Stored items from a collection
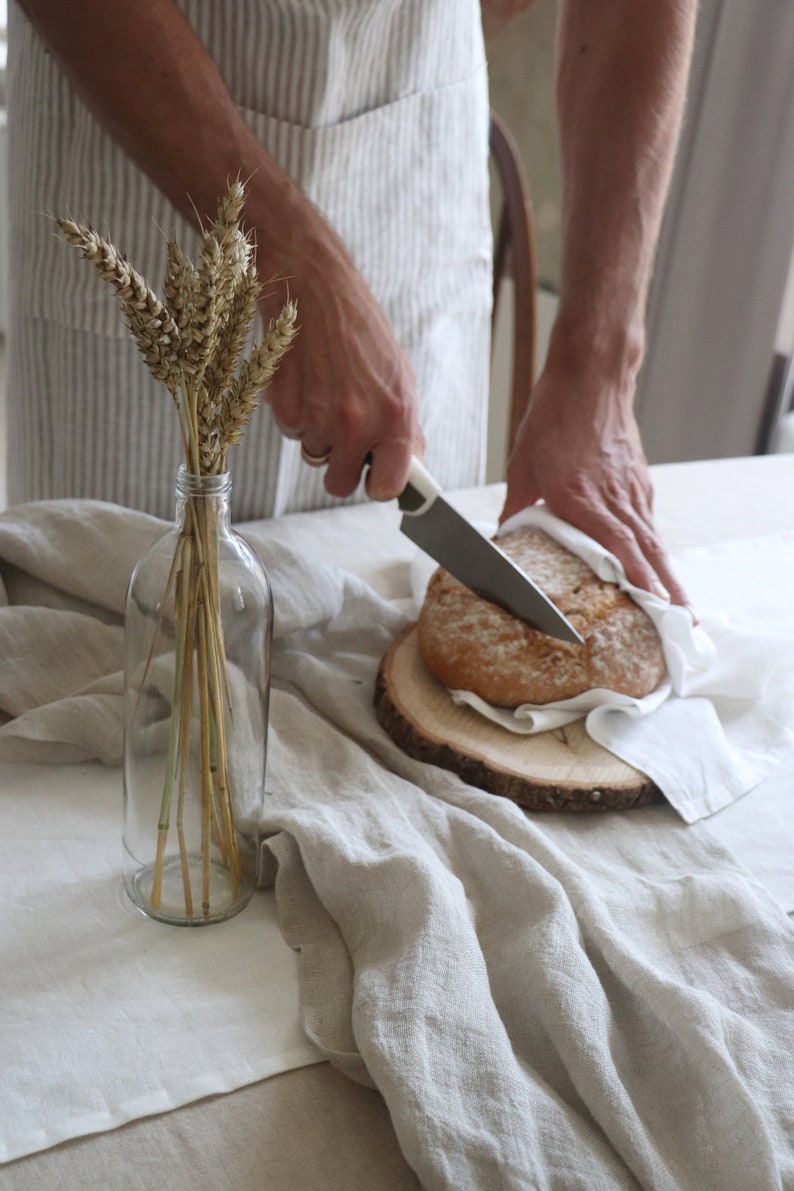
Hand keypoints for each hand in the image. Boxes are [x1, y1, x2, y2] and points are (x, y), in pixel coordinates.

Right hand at [260, 229, 422, 502]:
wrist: (315, 291)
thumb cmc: (361, 333)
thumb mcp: (400, 376)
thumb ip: (405, 428)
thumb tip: (409, 468)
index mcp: (395, 417)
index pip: (388, 486)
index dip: (379, 485)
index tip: (375, 480)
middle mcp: (357, 424)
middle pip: (339, 485)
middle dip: (339, 467)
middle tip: (343, 435)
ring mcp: (318, 419)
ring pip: (314, 455)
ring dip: (318, 433)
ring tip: (325, 389)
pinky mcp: (285, 410)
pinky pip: (292, 433)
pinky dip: (296, 413)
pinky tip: (305, 380)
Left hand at [500, 363, 689, 606]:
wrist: (591, 376)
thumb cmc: (553, 417)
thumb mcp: (522, 465)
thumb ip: (516, 508)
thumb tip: (503, 542)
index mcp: (581, 496)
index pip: (616, 545)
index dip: (636, 578)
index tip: (651, 606)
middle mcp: (613, 497)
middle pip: (647, 553)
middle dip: (666, 592)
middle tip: (683, 626)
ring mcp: (632, 490)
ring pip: (654, 543)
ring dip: (669, 578)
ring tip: (682, 612)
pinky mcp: (639, 483)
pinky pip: (649, 526)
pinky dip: (656, 554)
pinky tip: (660, 573)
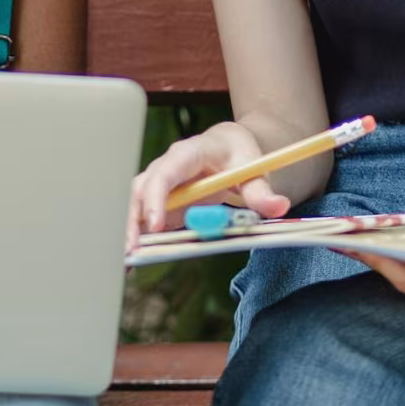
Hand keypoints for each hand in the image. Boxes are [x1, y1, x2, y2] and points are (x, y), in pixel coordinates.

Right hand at [128, 122, 291, 251]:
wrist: (228, 146)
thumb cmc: (238, 154)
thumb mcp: (254, 168)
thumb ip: (262, 190)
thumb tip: (279, 206)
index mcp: (188, 153)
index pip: (165, 172)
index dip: (156, 198)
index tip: (154, 225)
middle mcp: (166, 166)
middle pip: (140, 189)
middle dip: (133, 219)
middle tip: (132, 249)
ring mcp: (159, 184)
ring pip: (134, 204)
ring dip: (128, 230)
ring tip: (125, 260)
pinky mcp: (159, 201)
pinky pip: (141, 217)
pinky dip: (134, 236)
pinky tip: (129, 260)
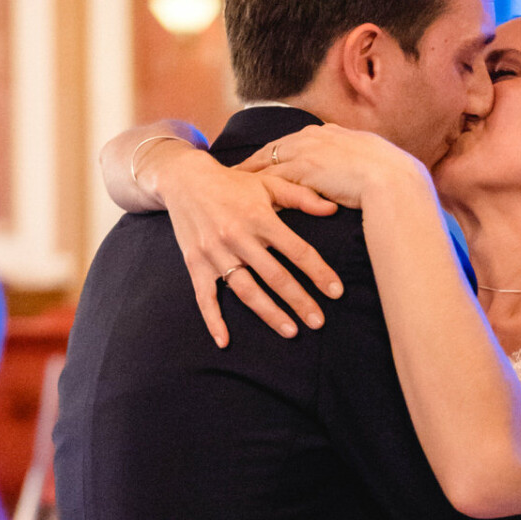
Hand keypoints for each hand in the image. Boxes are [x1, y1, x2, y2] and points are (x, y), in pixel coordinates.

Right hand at [143, 140, 344, 349]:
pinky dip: (213, 320)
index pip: (296, 250)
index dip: (318, 272)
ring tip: (290, 332)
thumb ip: (302, 197)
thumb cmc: (234, 184)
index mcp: (259, 217)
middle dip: (299, 301)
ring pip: (245, 290)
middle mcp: (238, 236)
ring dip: (269, 313)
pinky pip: (204, 297)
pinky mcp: (195, 263)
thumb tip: (334, 208)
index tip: (336, 292)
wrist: (184, 178)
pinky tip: (224, 342)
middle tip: (318, 322)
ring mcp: (215, 252)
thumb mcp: (268, 183)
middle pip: (274, 276)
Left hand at [240, 125, 423, 214]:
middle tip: (232, 171)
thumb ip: (356, 161)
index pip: (293, 141)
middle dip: (253, 160)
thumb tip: (357, 170)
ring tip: (230, 187)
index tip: (262, 159)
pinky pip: (272, 180)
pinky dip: (257, 189)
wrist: (392, 180)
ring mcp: (306, 152)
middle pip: (273, 149)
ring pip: (267, 163)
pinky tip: (244, 200)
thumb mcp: (371, 160)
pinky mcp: (303, 171)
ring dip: (247, 175)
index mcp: (329, 133)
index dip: (276, 152)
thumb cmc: (390, 175)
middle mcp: (313, 137)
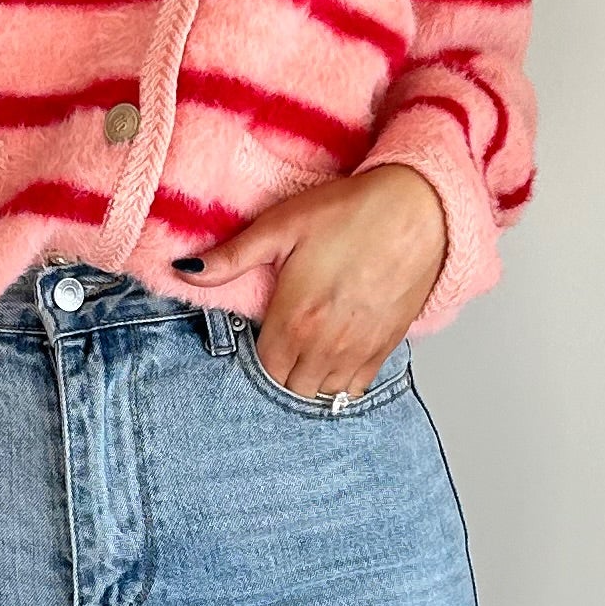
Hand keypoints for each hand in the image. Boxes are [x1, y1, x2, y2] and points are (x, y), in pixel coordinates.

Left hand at [184, 163, 446, 397]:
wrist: (420, 211)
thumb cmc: (351, 212)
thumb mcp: (281, 225)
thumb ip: (231, 257)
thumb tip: (184, 270)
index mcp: (294, 321)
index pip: (262, 369)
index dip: (255, 355)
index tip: (258, 334)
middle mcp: (325, 346)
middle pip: (290, 387)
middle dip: (279, 371)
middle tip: (279, 343)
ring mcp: (358, 351)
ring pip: (322, 394)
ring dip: (309, 380)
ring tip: (305, 352)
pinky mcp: (386, 347)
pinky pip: (355, 388)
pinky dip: (340, 382)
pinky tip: (334, 359)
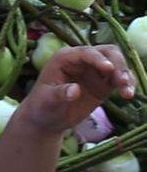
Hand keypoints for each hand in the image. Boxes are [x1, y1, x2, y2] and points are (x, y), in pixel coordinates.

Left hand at [19, 45, 134, 133]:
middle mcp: (82, 60)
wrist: (48, 118)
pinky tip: (128, 94)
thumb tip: (75, 90)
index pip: (85, 52)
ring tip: (126, 92)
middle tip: (121, 81)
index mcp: (65, 58)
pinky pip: (118, 79)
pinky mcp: (103, 84)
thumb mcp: (47, 100)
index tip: (109, 69)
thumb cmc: (42, 106)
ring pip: (116, 64)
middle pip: (106, 53)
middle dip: (117, 64)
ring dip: (125, 75)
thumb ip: (60, 93)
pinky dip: (126, 84)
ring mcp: (94, 71)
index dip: (98, 59)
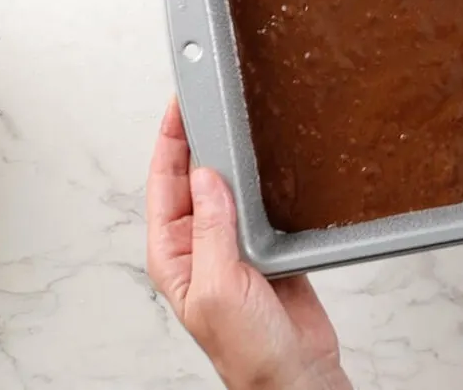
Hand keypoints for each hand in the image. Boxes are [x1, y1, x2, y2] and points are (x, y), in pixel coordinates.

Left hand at [147, 99, 351, 389]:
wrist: (297, 372)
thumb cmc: (248, 350)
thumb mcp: (219, 286)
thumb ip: (212, 229)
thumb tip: (207, 177)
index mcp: (174, 254)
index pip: (165, 183)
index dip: (170, 141)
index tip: (179, 105)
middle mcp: (201, 245)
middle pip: (196, 177)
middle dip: (201, 139)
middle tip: (210, 100)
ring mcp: (235, 245)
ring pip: (231, 187)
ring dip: (236, 158)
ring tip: (240, 122)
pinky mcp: (269, 247)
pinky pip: (264, 203)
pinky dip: (267, 181)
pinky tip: (271, 162)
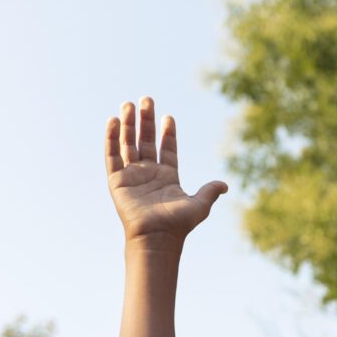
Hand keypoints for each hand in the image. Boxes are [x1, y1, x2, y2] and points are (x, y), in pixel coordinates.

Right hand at [105, 96, 227, 245]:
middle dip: (146, 121)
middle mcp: (148, 174)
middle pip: (146, 141)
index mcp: (167, 177)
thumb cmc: (177, 225)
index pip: (166, 149)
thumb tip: (225, 185)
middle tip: (146, 99)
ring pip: (128, 144)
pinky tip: (113, 121)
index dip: (167, 133)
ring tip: (128, 104)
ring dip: (128, 124)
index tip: (168, 117)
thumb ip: (209, 192)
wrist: (156, 236)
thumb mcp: (199, 206)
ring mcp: (132, 176)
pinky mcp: (117, 180)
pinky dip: (111, 138)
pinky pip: (112, 155)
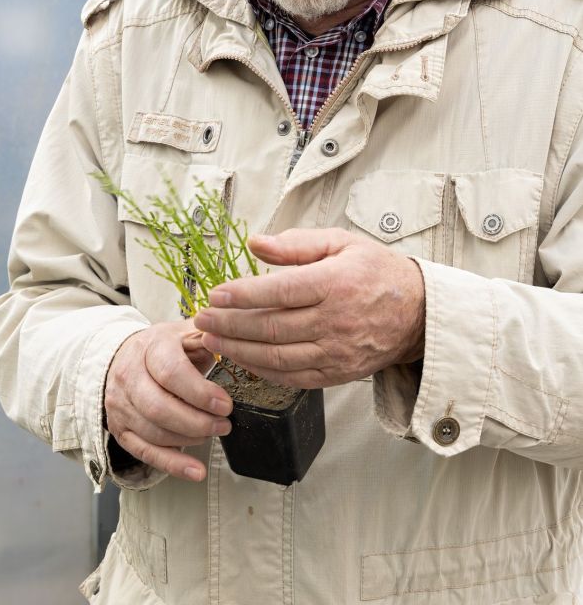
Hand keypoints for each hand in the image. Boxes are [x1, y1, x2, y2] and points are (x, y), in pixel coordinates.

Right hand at [104, 319, 232, 480]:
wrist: (124, 356)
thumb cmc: (165, 347)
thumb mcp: (184, 332)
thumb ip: (206, 335)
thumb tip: (228, 334)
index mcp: (150, 347)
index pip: (170, 372)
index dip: (200, 393)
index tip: (226, 405)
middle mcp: (129, 375)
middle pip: (159, 407)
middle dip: (197, 421)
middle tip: (224, 424)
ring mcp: (121, 404)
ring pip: (153, 431)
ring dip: (189, 439)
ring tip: (214, 433)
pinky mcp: (121, 429)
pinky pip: (145, 452)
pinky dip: (172, 464)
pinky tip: (196, 471)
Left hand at [193, 228, 424, 387]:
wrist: (417, 312)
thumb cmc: (376, 271)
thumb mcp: (342, 242)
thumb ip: (297, 243)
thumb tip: (255, 244)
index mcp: (335, 283)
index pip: (279, 291)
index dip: (242, 294)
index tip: (214, 293)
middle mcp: (335, 321)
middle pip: (272, 327)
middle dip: (230, 324)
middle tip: (201, 317)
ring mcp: (337, 351)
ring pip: (278, 357)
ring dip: (238, 350)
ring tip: (211, 339)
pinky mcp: (337, 374)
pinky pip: (292, 377)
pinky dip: (262, 370)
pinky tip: (241, 358)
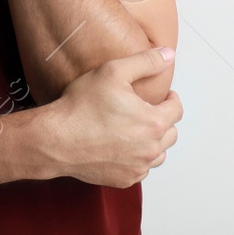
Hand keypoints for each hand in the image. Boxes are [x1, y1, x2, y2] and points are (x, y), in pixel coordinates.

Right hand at [37, 47, 181, 188]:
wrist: (56, 140)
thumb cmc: (82, 107)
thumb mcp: (113, 72)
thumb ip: (146, 62)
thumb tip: (168, 55)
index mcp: (153, 122)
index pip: (177, 110)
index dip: (171, 99)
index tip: (162, 97)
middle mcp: (150, 149)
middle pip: (171, 134)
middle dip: (162, 120)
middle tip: (145, 111)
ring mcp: (137, 167)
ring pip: (158, 154)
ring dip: (152, 141)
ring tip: (135, 129)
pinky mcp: (124, 179)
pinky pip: (140, 170)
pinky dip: (137, 158)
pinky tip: (121, 146)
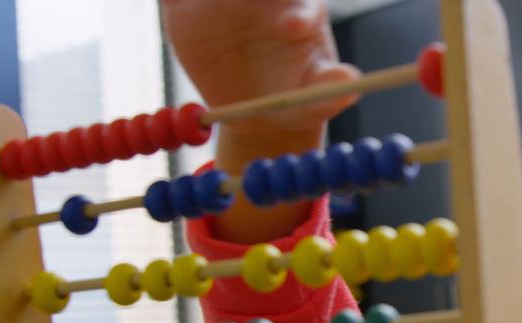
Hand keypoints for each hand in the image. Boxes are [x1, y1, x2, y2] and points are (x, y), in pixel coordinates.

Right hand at [159, 0, 359, 142]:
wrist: (256, 112)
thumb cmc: (296, 98)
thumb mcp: (316, 100)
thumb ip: (332, 89)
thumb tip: (350, 82)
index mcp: (298, 10)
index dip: (297, 8)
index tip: (292, 28)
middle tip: (240, 1)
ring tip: (206, 2)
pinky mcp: (185, 9)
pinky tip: (171, 0)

▶ [YOUR OBJECTIVE]:
With the pictures removed, print only the lines starting at the line that has "pinky tip: (244, 200)" and ending at the line that has "thumb mcp: (219, 286)", both ends included, exactly as they stand above.

▶ [FINISHED EXERCISE]:
pinky tip: (244, 200)
thumb mcp: (371, 160)
pinky mcp: (303, 171)
ring dip: (247, 175)
index mcp: (329, 133)
index dip: (276, 152)
thumb cmc: (390, 175)
middle mcp: (313, 137)
Hand keypoints for each hand in the image. Boxes are [x1, y1, x2, y2] and points are (x, y), in pixel coordinates.

Left hand at [184, 163, 446, 397]:
wrist: (420, 211)
thumb cmc: (351, 212)
thumb mcp: (281, 225)
thumb ip: (231, 257)
thumb tip: (184, 270)
index mcp: (294, 321)
index pip: (262, 369)
index dip: (255, 355)
index tip: (258, 334)
middle mcp: (325, 346)
middle pip: (290, 387)
middle dip: (279, 371)
middle tip: (279, 343)
ring mcp: (358, 351)
ring pip: (322, 394)
ring dip: (309, 380)
ring tip: (305, 352)
pinky mcp: (386, 347)
pinky pip: (355, 388)
pinky dip: (340, 382)
pinky tip: (334, 359)
Hand keypoints for each hand in the image. Boxes are [x1, y1, x2, y2] and points are (x, y), in pixel coordinates.

Left hand at [19, 45, 134, 133]:
middle mcp: (82, 60)
wrist: (48, 118)
pinky tip: (128, 94)
thumb tip: (75, 90)
index pip: (85, 52)
ring tip: (126, 92)
middle tip: (121, 81)
index mcp: (65, 58)
pinky pip: (118, 79)
pinky mcp: (103, 84)
thumb mcp: (47, 100)
index tip: (109, 69)
thumb cmc: (42, 106)
ring pip: (116, 64)
middle pip: (106, 53)
middle dip: (117, 64)
ring dip: (125, 75)
thumb ip: (60, 93)
pinky dip: (126, 84)
ring mcp: (94, 71)
index dip: (98, 59)
Hand keypoints for each hand in the image. Boxes are [x1, y1, x2, y2] and points are (x, y), in pixel coordinates.

Left hand at [147, 99, 351, 389]:
wrist: (297, 372)
thumb cmc: (248, 350)
thumb mcp: (219, 286)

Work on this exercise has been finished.